Work instruction: Please identify each line in the rows below that contains the word "Gloria", and copy those lines in full.

::: The data

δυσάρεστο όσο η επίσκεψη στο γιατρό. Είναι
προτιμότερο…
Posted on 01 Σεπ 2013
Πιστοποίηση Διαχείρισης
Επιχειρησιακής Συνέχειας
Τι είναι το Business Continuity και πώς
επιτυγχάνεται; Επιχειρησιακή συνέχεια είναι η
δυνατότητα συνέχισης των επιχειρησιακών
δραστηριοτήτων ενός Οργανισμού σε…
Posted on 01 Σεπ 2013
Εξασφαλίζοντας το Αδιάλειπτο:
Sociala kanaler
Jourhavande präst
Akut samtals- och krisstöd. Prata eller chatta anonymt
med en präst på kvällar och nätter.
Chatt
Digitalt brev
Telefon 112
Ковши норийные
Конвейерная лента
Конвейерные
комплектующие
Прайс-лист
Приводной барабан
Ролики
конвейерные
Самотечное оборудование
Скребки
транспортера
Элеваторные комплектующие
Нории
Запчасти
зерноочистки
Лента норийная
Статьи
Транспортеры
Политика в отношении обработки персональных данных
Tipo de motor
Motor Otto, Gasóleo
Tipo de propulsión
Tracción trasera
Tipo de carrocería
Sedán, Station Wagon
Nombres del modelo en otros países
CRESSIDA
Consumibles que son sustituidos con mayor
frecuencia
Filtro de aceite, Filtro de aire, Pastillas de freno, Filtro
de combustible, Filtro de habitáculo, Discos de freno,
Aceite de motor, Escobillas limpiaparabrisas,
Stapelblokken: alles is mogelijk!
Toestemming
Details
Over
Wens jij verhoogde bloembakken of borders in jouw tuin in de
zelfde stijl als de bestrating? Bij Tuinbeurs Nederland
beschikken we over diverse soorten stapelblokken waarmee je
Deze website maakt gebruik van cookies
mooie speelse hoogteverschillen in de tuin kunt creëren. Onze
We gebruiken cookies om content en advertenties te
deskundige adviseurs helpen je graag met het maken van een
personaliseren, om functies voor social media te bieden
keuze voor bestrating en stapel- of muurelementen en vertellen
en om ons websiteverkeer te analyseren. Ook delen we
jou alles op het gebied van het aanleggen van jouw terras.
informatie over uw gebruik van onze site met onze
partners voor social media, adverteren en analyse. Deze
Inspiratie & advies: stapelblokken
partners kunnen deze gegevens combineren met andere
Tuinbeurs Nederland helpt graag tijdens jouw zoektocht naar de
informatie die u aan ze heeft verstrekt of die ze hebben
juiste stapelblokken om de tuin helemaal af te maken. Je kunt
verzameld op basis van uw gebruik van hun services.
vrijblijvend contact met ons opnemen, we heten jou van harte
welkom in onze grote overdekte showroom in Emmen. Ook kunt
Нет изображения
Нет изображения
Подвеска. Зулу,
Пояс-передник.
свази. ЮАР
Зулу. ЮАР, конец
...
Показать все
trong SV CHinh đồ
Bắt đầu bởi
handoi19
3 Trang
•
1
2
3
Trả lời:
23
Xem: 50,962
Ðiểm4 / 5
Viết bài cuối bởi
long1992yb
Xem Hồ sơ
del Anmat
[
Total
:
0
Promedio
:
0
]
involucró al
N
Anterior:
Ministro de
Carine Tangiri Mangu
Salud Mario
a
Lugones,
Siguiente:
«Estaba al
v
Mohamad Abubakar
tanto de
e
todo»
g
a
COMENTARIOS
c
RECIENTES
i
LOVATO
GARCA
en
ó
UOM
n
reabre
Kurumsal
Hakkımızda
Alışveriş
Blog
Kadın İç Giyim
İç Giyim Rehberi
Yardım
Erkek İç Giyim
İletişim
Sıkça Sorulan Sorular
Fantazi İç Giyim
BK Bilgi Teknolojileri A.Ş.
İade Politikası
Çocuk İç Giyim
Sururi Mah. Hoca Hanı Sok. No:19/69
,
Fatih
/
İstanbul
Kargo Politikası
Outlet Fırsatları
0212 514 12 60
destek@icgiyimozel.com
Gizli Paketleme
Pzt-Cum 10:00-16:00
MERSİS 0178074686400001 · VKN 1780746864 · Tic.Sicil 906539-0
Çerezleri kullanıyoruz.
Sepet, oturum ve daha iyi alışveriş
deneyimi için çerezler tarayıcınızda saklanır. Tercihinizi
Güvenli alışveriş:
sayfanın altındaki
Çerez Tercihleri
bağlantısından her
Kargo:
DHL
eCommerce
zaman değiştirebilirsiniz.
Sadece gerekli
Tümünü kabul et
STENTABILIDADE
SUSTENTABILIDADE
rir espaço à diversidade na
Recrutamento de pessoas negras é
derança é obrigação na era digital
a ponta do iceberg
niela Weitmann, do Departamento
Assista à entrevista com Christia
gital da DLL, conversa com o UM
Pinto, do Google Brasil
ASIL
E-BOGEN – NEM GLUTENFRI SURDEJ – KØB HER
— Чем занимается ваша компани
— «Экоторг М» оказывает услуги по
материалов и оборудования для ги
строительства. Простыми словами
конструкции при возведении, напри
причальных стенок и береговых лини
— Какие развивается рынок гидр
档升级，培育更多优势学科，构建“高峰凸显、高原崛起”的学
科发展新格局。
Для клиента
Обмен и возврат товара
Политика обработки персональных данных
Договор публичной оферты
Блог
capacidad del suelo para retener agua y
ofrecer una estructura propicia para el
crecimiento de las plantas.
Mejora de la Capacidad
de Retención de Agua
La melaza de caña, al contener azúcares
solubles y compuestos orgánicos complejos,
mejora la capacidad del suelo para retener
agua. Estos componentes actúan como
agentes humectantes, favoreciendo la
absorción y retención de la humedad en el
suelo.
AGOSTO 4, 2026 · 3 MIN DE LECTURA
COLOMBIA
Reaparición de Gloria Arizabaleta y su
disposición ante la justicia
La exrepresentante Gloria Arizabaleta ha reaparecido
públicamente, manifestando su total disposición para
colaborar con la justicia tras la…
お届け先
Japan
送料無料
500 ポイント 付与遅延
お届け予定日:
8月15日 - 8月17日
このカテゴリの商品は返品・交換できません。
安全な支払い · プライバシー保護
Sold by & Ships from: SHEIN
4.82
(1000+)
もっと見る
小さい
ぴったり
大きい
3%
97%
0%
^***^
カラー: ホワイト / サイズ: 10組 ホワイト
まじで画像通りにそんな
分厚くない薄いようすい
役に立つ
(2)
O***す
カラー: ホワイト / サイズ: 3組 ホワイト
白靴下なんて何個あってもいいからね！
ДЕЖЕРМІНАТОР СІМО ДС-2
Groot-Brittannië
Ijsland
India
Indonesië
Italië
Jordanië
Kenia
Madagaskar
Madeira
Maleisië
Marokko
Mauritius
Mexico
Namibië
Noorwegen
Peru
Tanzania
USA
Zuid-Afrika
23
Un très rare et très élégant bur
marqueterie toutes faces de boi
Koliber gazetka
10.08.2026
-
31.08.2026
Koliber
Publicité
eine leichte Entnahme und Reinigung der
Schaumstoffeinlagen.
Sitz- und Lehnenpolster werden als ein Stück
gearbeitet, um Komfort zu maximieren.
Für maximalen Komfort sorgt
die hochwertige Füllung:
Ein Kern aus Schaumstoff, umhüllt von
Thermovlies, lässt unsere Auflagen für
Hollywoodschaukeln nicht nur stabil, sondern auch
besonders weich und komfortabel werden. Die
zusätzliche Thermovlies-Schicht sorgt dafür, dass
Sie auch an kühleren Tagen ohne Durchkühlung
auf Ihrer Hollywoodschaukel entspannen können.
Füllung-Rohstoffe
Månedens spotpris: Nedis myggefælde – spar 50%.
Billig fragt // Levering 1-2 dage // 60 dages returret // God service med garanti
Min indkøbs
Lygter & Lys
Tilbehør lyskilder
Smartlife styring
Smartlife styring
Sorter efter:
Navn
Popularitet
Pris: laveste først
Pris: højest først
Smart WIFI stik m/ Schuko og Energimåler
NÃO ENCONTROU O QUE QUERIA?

::::::

Response area:
Reaparición de Gloria Arizabaleta y su
La exrepresentante Gloria Arizabaleta ha reaparecido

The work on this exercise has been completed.